Now everyone knows – or at least should know – that I have a very adverse reaction to all things creepy crawly. I shan’t go into further details, just read down a few blogs and you’ll see.

But a seemingly harmless little bugger (no pun intended) has really started to bother me as of late.

Yes, Drosophila melanogaster, I loathe thee.

Fruit fly, fruit fly,
shoo shoo shooooo!
There just simply isn’t enough room in my teeny apartment (as much as I adore it) for those pesky little pests! My lack of separation between kitchen and bedroom is totes fine...until the fruit flies come a begging.
Seriously. I don’t understand why those pernicious little creatures have to weasel their way into MY apartment.

There are no lackadaisical bananas browning themselves for banana bread. No apples exposing their sweet, waxy skin in a come-hither-esque way. No strawbs or bluebs or rasps bejeweling my counter.

Why?
BECAUSE I HAVE NO COUNTER!
Therefore I never, ever leave fruit out.

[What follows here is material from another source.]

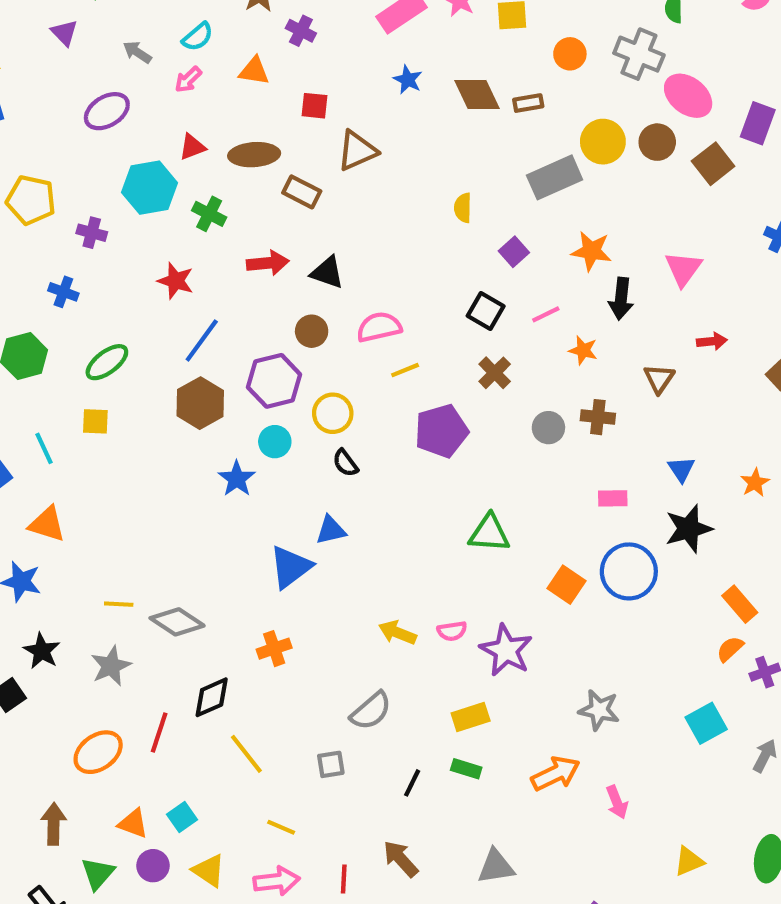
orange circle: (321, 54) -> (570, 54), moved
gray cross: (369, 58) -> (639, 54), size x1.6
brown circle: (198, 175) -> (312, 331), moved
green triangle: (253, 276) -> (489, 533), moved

Or food for that matter. No bread, no cheese. No tomatoes. Rarely a glass-o-vino

My abode offers no temptation for those wretched little scoundrels. So why oh WHY do they insist on lumbering lazily around? Especially around mealtimes? How do they
know????It must be those ginormous, über vicious, crimson colored eyeballs (so scary!), because I highly doubt they have the olfactory glands of a hound dog. There ain’t no room on that body!

Where do they come from? Perhaps they fly under my door. Maybe my neighbor is a banana bread aficionado and his apartment is ridden with dark brown bananas. And because there's so many of their brethren over there, they fly on over to mine in search of mas bananas.

Or perhaps it’s my Warm Vanilla Sugar (2001, anyone?) hand soap. Or my pomegranate dish soap. Or my other coconut milk hand soap.

Maybe they're totes into peony/tuberose/coconut/Japanese blossom/grapefruit lotion (once a product girl, always a product girl).
But I suppose my one saving grace in this lose/lose situation is the fact that those little shits have a lifespan of ten days.

Hallelujah.

(Please, I beg you - for the sake of my sanity, don’t mention the fact that they lay eggs within the span of that week and a half life cycle. I do not want to think of more baby bugs growing up in my apartment.)